Centre Street station is a stop in downtown Calgary on the city's CTrain light rail system. It is only used by eastbound trains, with the nearest stations serving westbound trains being 1 Street Southwest station (serving only eastbound trains) and City Hall, serving both directions. The platform is located on the south side of 7 Avenue South, east of Centre Street, and is located inside the free fare zone serving both routes 201 and 202.

The original Centre Street station opened on May 25, 1981, as part of Calgary's first LRT line from 8 Street W to Anderson and was located between 1 Street SW & Centre Street. The station was relocated one block east between Centre Street & 1 Street SE to coincide with the Telus Convention Center Redevelopment and opened on May 30, 2000. This was not part of the 7 Avenue Refurbishment and the station was constructed to three-car length with room to easily expand to four-car length when needed in the future. Construction of the platform extension at Centre Street station was completed in early 2012.

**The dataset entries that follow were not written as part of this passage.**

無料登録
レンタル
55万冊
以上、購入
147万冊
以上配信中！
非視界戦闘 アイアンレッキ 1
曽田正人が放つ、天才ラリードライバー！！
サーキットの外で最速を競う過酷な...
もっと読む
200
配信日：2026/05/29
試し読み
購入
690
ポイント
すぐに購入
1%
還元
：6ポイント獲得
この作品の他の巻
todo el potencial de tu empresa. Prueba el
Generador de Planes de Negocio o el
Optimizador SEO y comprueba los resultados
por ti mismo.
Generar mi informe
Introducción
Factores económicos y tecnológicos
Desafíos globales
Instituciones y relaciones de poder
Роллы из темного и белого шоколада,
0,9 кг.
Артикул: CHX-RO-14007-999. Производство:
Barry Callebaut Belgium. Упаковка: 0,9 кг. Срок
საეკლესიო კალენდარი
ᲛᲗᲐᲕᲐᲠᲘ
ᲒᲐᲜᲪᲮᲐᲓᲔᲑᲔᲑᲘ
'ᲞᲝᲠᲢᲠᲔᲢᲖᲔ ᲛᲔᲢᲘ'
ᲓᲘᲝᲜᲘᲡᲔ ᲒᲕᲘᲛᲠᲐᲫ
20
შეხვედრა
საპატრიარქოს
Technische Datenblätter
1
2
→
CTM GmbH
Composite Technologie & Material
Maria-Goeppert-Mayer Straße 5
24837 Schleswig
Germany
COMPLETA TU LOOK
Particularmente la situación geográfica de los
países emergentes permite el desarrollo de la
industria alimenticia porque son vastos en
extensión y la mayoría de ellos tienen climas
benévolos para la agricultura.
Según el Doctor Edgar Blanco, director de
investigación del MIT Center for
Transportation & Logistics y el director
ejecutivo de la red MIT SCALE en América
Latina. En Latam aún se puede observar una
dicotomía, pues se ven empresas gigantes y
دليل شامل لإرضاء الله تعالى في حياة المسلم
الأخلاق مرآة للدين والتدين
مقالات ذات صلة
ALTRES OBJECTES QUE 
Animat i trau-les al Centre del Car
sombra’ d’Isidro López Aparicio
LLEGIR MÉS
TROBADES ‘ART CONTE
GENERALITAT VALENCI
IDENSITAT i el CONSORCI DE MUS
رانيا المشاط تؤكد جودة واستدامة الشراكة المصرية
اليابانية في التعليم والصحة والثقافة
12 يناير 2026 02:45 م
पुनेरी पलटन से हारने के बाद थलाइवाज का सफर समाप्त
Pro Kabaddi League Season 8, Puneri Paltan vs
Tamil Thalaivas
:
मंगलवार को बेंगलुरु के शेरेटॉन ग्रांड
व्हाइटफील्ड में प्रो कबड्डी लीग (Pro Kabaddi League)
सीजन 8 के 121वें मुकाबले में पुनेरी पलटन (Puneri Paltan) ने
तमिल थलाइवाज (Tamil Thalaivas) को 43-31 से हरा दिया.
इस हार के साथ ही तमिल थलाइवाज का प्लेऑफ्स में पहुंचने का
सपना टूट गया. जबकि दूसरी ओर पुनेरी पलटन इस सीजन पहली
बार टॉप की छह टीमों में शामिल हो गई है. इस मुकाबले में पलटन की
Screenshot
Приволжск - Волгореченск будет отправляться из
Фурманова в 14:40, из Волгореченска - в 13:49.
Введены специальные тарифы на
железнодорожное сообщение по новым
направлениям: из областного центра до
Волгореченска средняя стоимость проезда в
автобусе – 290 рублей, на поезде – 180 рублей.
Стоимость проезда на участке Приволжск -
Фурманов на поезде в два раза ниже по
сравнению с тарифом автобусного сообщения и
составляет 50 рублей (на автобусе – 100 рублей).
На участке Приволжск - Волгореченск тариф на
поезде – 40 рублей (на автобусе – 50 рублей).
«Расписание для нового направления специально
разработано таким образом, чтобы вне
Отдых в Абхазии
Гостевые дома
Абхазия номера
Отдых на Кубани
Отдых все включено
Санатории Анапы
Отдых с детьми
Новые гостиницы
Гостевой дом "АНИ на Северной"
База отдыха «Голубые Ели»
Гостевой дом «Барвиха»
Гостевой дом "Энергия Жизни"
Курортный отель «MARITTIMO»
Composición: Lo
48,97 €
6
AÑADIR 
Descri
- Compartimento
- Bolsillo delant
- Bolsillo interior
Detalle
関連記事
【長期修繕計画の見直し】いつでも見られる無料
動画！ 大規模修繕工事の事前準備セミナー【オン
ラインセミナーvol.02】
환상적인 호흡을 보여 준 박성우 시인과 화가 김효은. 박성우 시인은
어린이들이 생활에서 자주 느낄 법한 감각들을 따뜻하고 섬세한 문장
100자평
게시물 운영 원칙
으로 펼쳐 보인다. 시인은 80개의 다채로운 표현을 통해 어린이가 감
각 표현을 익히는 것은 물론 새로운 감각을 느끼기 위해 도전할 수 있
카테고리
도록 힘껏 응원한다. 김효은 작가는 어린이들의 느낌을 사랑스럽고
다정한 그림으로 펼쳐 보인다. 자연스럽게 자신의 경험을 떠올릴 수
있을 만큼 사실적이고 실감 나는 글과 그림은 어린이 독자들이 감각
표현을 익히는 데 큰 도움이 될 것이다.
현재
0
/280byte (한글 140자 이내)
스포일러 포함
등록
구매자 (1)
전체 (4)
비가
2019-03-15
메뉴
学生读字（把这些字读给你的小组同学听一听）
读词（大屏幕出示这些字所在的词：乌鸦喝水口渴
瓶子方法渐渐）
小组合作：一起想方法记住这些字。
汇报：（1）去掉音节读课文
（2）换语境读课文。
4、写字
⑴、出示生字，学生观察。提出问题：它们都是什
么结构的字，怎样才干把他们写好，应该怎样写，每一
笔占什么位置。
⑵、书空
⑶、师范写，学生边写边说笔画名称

All of the 7 Avenue Refurbished Stations that followed in 2005–2012 use the same basic design as Centre Street where the entire sidewalk slopes up to platform level. However, the canopy design at Centre Street is slightly different from the newer stations constructed in 2005 and onwards.

The Telus Convention Centre, Glenbow Museum, and the Calgary Tower are located near these platforms, as are skyscrapers such as the Suncor Energy Centre, Scotia Centre and Bow Valley Square.

In 2005 the station registered an average of 11,200 weekday boardings.